Thanks to the wizardry of companies like IBM, Amazon, Microsoft and others, you can actually send large-scale mathematical or data problems to the cloud and have their servers (rather than just the ones you lease) do the computation for you. In addition to the server farms that store data, these companies have fast and vast clusters that can quickly bring a thousand, ten thousand, or more CPUs to focus on your problem and just yours. Amazon is particularly good at this, providing an easy to use service with simple pricing that can also include as much disk storage as you want. If your hobby is gene sequencing at home, Amazon’s got you covered.

Summary

The term “the cloud” is just another way of saying “somewhere on the Internet.”

It’s always been possible to send files from place to place on the Internet for purposes of backup; cloud storage services like Dropbox simply make that process transparent to the user. They also provide synchronization across multiple computers.
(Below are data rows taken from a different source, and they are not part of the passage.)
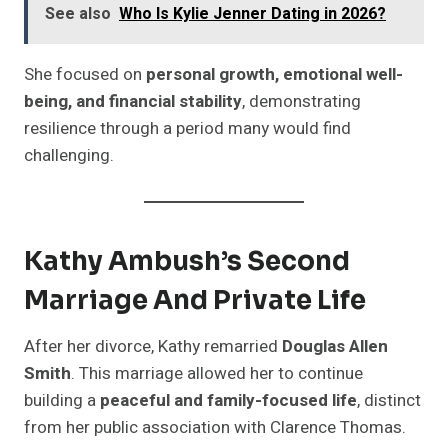
See also
Who Is Kylie Jenner Dating in 2026?
She focused on
personal growth, emotional well-
being, and financial stability
, demonstrating
resilience through a period many would find
challenging.
Kathy Ambush’s Second
Marriage And Private Life
After her divorce, Kathy remarried
Douglas Allen
Smith
. This marriage allowed her to continue
building a
peaceful and family-focused life
, distinct
from her public association with Clarence Thomas.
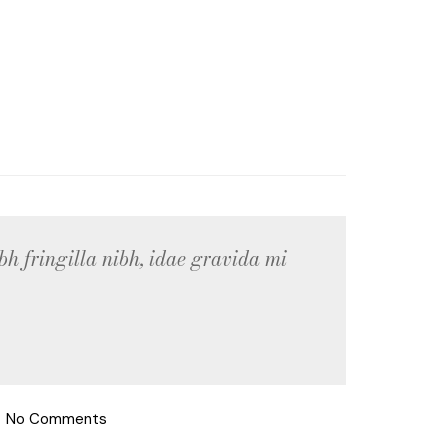
bh fringilla nibh, idae gravida mi
No Comments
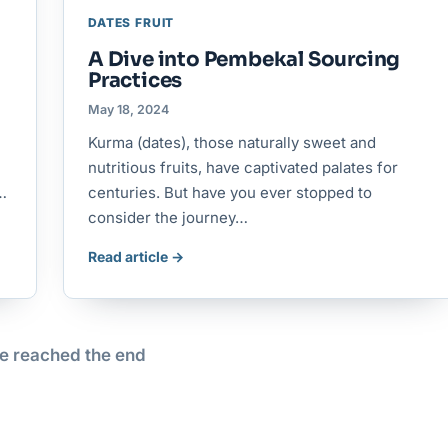
DATES FRUIT
A Dive into Pembekal Sourcing
Practices
May 18, 2024
Kurma (dates), those naturally sweet and
nutritious fruits, have captivated palates for
.…
centuries. But have you ever stopped to
consider the journey…
Read article →
e reached the end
Cloud storage is invulnerable to local system crashes. Anything you have in a system like Dropbox can be retrieved when your new or rebuilt system is up and running.

Cloud services now also provide storage and management of purchased software like music, videos, and books as well as backups of apps.

Cloud computing makes vast numbers of fast CPUs available on demand to any business or individual who knows how to use them (and can afford it).